▸ **Exercise requirements**:
1. According to the Claude Wagner profile, who succeeded Wagner as Quebec Minister of Justice?
2. Please echo the Claude Wagner profile between "- Succeeded by: Armand" and "Conservative (from 1972)", inclusive.
3. Summarize the Claude Wagner profile in two sentences.

▸ **Supplied passage**:

........

Canadian Senator from Kennebec
- In office April 21, 1978 – July 11, 1979
- Nominated by: Pierre Trudeau
- Appointed by: Jules Léger
- Preceded by: Jean-Pierre Côté
- Succeeded by: Guy Charbonneau

Member of Parliament for Saint-Hyacinthe
- In office October 30, 1972 – April 20, 1978
- Preceded by: Théogène Ricard
- Succeeded by: Marcel Ostiguy

Quebec Minister of Justice
- In office August 31, 1964 – June 16, 1966
- Premier: Jean Lesage
- Preceded by: René Hamel
- Succeeded by: Jean-Jacques Bertrand

Quebec Solicitor General
- In office August 31, 1964 – October 30, 1964
- Premier: Jean Lesage
- Preceded by: Jacques Miquelon (1960)
- Succeeded by: Armand Maltais (1968)

Member of the National Assembly of Quebec for Verdun
- In office October 5, 1964 – February 16, 1970
- Preceded by: George O'Reilly
- Succeeded by: Lucien Caron

Personal details
- Born: April 4, 1925 Shawinigan, Quebec, Canada
- Died: July 11, 1979 (aged 54) Montreal, Quebec, Canada
- Party: Progressive Conservative (from 1972)
- Other political affiliations: Quebec Liberal (before 1972)
- Spouse: Gisèle Normandeau
- Children: Richard Wagner

= Claude Wagner =

Canadian politician and judge (1925–1979)

........

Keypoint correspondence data

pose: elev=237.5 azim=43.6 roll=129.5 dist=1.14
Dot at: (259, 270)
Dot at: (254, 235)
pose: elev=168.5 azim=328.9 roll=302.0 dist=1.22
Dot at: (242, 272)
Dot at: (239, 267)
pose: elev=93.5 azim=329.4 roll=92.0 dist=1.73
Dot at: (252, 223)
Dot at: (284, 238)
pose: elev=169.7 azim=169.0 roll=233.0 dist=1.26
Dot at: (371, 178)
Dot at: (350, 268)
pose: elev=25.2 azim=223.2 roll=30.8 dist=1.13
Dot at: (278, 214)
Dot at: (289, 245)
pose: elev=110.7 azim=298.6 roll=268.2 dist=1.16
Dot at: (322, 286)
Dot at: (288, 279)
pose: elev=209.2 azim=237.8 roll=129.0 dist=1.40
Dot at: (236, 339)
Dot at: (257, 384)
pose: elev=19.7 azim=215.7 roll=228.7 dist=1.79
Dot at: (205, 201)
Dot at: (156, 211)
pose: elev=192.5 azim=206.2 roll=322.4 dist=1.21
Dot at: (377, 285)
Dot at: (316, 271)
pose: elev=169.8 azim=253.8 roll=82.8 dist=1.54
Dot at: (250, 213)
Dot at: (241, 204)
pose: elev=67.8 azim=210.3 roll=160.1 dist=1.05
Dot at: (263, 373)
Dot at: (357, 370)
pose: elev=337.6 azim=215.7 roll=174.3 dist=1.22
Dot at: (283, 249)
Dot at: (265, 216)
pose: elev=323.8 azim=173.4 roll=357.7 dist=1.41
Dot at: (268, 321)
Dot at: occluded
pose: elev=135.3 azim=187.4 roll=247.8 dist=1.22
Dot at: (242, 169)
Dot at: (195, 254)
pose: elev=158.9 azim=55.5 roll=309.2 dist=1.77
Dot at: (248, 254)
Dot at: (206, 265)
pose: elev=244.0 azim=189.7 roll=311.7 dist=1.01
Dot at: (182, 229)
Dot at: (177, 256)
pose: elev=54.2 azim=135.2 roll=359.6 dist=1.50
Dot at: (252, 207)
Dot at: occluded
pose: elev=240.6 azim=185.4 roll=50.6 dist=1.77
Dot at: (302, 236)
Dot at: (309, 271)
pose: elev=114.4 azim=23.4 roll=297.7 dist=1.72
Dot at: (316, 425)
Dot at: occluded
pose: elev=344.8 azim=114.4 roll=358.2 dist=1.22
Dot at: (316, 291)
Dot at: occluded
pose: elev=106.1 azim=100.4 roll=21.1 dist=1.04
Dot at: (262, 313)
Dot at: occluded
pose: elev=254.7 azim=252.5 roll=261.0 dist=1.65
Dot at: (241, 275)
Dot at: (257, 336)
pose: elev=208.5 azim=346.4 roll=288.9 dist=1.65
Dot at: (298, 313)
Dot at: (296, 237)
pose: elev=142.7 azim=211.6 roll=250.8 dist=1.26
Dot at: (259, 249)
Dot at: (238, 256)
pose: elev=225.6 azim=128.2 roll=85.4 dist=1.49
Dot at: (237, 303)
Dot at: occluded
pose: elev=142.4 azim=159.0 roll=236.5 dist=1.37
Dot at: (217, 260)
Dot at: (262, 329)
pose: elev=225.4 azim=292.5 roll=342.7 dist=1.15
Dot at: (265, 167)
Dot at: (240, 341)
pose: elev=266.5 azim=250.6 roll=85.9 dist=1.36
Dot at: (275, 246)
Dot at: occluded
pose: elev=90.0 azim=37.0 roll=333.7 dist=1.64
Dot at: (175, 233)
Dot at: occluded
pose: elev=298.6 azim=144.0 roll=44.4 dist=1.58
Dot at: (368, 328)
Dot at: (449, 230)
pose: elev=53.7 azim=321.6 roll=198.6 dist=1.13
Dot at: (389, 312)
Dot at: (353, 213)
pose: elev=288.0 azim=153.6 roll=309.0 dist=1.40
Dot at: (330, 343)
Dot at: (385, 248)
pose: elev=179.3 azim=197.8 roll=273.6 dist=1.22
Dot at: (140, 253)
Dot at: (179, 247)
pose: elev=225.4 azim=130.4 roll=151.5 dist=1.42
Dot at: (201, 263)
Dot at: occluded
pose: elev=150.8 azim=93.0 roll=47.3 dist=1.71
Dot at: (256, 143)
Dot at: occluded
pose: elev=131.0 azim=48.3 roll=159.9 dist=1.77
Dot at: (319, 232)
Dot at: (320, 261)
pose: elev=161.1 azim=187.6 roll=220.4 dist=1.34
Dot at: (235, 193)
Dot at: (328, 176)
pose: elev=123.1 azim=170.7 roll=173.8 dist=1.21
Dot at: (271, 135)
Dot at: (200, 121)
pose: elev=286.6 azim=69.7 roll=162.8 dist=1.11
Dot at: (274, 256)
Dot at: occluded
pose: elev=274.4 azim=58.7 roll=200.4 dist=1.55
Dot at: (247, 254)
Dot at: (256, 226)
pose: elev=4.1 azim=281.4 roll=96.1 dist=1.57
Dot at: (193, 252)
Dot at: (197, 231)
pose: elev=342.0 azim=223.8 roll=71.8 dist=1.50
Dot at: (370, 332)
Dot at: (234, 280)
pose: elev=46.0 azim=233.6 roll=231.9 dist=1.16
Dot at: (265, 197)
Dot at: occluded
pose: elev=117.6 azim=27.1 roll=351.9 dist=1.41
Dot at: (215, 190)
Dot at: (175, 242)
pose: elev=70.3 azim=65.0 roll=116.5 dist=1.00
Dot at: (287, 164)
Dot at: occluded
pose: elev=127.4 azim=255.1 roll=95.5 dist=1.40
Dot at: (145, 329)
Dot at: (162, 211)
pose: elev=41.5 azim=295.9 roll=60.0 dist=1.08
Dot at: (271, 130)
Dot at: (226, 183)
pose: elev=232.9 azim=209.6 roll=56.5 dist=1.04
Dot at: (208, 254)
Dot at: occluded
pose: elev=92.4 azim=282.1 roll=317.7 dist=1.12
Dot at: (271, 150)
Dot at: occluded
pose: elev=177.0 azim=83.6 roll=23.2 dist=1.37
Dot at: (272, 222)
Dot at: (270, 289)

........

▸ **Response list**:
1. Jean-Jacques Bertrand

2.
- Succeeded by: Armand Maltais (1968)

Member of the National Assembly of Quebec for Verdun
- In office October 5, 1964 – February 16, 1970
- Preceded by: George O'Reilly
- Succeeded by: Lucien Caron

Personal details
- Born: April 4, 1925 Shawinigan, Quebec, Canada
- Died: July 11, 1979 (aged 54) Montreal, Quebec, Canada
- Party: Progressive Conservative (from 1972)

3. Claude Wagner (1925–1979) was a Canadian politician and judge who served as Quebec Minister of Justice from 1964 to 1966 and represented Verdun in the National Assembly of Quebec from 1964 to 1970. Wagner was later the Member of Parliament for Saint-Hyacinthe from 1972 to 1978 and a Canadian Senator from Kennebec from April 1978 to July 1979.